Corriere della Sera - La Lettura
La sincerità premia l’arte di Carofiglio
Il maresciallo Pietro Fenoglio, vecchia conoscenza dei lettori di Gianrico Carofiglio, piemontese ma in servizio a Bari, sta per chiudere la sua carriera e deve fare i conti con il tempo che è passato, il lavoro che sta per finire, i figli che non ha avuto e, infine, una tediosa rieducazione dopo un problema all’anca. La fisioterapista è una bella donna, professionalmente impeccabile ma con un filo di (civettuola?) ironia che serpeggia quando chiacchiera con Fenoglio. Il quale, separato e solo, ci farebbe anche un pensiero ma è terrorizzato dalla differenza d’età e dalla brutta figura conseguente a un eventuale passo falso. Il racconto, in questa parte sentimentale, è un ricamo lievissimo, quasi invisibile. Negli esercizi per riconquistare la forma fisica tiene compagnia al maresciallo un ventenne incerto sul suo futuro (studia giurisprudenza da padre avvocato).
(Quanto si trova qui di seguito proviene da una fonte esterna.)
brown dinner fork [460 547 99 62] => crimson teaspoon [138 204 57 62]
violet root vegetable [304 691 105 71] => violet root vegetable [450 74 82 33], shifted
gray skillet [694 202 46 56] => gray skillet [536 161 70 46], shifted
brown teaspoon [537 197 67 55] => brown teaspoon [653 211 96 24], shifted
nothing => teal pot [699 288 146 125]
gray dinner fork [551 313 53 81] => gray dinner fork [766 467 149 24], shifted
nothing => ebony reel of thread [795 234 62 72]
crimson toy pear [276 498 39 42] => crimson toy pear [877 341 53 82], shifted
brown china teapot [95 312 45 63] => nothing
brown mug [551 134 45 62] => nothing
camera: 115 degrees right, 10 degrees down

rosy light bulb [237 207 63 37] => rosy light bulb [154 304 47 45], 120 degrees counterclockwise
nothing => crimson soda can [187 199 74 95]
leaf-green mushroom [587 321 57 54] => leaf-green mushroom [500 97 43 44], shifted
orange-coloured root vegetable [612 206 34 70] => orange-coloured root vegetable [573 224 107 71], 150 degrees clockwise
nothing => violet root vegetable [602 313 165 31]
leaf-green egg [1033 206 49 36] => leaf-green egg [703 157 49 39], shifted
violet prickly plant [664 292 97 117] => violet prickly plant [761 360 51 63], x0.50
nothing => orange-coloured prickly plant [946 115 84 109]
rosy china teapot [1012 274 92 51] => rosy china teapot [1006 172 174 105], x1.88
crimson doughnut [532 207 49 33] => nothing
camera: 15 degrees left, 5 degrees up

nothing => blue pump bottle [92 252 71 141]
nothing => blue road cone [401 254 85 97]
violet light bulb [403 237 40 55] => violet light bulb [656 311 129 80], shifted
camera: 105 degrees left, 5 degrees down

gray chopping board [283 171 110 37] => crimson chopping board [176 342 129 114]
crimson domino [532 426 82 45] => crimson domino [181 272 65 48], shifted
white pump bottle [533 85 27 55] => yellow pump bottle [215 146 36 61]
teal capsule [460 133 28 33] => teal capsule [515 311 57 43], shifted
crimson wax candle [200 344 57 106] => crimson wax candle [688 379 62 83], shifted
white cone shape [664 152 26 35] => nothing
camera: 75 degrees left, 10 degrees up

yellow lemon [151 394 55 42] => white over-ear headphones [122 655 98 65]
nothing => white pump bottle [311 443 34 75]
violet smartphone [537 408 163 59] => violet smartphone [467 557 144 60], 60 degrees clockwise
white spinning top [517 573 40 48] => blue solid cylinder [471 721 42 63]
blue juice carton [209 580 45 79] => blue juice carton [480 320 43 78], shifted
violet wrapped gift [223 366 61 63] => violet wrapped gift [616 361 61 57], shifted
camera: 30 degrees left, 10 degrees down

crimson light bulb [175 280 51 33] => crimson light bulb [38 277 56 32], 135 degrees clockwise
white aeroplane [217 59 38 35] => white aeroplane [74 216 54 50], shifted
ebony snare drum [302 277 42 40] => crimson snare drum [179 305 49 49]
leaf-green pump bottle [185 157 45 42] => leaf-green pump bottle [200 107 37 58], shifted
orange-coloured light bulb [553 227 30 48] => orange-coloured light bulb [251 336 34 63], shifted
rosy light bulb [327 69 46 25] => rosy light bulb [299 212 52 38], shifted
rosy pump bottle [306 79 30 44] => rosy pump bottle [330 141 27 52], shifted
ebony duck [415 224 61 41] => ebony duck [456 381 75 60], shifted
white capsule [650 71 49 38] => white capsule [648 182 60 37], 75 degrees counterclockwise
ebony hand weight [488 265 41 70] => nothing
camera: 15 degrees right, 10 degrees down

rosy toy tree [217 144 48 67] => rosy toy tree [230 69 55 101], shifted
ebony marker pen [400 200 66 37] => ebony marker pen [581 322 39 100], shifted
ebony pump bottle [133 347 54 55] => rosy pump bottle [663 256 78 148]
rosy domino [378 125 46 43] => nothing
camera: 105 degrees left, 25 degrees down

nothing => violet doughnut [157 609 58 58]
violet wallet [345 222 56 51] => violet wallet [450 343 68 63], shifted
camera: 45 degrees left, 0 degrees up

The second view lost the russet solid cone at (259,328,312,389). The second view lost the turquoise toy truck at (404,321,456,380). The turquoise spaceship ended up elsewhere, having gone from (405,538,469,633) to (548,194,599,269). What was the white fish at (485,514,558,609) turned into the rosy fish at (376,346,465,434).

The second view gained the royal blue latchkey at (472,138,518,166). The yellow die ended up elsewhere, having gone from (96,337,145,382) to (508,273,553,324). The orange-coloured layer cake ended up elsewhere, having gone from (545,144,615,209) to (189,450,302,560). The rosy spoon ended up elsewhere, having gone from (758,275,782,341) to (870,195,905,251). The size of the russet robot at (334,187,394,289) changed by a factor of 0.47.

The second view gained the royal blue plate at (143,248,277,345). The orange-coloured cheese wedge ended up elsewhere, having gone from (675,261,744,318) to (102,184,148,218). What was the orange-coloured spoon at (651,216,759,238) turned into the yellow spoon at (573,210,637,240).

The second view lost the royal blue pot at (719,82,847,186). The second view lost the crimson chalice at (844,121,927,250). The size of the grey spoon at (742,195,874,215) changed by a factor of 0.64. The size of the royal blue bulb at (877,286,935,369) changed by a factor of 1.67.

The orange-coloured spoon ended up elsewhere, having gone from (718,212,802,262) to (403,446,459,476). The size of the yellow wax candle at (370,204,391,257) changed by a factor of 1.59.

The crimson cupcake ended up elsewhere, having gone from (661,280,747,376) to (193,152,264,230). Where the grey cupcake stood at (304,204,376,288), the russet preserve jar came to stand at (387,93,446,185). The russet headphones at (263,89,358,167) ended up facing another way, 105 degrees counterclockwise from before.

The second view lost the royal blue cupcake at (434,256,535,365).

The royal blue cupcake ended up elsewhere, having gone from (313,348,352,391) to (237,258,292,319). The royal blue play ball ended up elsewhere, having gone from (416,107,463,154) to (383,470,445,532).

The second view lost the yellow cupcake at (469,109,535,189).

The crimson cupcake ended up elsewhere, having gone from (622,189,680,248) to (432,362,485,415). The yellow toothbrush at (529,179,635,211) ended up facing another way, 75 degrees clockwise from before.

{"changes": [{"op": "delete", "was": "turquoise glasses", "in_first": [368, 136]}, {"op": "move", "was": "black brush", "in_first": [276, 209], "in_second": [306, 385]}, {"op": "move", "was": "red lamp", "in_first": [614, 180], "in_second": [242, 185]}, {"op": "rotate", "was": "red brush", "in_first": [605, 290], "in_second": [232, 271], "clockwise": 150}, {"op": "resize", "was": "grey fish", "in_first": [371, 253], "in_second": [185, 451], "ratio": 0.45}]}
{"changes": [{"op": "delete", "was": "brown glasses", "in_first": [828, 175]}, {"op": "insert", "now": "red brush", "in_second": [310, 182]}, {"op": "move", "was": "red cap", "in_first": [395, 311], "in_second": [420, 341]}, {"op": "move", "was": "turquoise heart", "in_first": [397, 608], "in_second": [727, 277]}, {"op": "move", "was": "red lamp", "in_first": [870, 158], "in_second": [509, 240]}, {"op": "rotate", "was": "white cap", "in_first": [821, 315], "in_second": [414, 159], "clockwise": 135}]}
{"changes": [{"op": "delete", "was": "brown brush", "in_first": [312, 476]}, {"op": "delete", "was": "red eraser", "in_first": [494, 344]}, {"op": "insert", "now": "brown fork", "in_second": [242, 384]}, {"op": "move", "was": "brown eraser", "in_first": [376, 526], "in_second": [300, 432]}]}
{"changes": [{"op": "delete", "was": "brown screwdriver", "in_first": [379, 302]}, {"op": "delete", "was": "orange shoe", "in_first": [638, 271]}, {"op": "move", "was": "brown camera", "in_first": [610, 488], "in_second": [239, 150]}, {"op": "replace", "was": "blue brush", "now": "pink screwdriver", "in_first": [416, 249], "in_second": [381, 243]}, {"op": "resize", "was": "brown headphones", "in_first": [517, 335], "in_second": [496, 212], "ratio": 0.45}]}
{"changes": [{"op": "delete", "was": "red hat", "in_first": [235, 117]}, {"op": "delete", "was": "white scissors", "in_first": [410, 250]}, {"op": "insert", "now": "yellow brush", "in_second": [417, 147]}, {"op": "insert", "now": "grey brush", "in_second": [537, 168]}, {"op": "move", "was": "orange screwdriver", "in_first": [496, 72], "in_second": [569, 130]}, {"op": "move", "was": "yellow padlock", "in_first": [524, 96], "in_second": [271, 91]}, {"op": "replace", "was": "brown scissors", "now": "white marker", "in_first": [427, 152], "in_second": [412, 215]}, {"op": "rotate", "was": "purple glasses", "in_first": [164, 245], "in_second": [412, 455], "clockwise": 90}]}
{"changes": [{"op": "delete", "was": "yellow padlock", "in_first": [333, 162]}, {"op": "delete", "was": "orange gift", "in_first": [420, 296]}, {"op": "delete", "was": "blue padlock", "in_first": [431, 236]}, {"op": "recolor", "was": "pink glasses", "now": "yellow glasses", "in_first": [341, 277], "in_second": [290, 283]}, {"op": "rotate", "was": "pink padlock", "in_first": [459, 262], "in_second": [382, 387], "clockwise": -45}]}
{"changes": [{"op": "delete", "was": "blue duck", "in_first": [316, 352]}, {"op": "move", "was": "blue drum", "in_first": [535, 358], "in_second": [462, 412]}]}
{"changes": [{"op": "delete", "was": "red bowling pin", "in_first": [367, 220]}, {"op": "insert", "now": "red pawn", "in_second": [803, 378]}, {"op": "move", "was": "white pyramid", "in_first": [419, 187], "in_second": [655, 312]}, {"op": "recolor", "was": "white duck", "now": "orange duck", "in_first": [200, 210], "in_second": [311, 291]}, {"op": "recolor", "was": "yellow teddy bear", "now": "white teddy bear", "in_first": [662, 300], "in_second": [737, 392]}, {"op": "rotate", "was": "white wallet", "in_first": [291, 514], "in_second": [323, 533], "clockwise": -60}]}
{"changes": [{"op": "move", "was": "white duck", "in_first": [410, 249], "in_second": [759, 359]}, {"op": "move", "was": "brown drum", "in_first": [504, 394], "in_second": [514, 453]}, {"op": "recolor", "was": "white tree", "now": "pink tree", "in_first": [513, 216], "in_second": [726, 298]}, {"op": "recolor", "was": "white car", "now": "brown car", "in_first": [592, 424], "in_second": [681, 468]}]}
Tra loro nasce un rapporto prezioso. Fenoglio, in modo discreto, spiega al ragazzo i segreti del suo mestiere ripercorrendo alcuni casi affrontati in carriera. Ne viene fuori un trattato sull’arte di investigare (e anche sull’arte e sul senso di narrare storie): La versione di Fenoglio del titolo, appunto. Carofiglio diventa sempre più bravo, onesto, coscienzioso. E anche generoso nei confronti dei lettori più giovani che mette a parte, senza supponenza, ma quasi con sofferenza, della sua esperienza di scrittore, magistrato e persona, per giungere a una specie di filosofia controvoglia. Questo romanzo-saggio-manuale deriva dal bellissimo romanzo precedente dell’autore ( Le tre del mattino, anche lì un rapporto padre-figlio). In termini tecnici sarebbe uno spin off. Ma ha qualcosa che va oltre la tecnica. La sincerità non è quasi mai una buona consigliera per uno scrittore. Quasi sempre è un’aggravante. Scrivere è un’arte che coltiva le più spudorate menzogne. Farei una grande eccezione per questo racconto nudo, senza orpelli, a bassa voce, in un mondo mediatico sempre più urlante.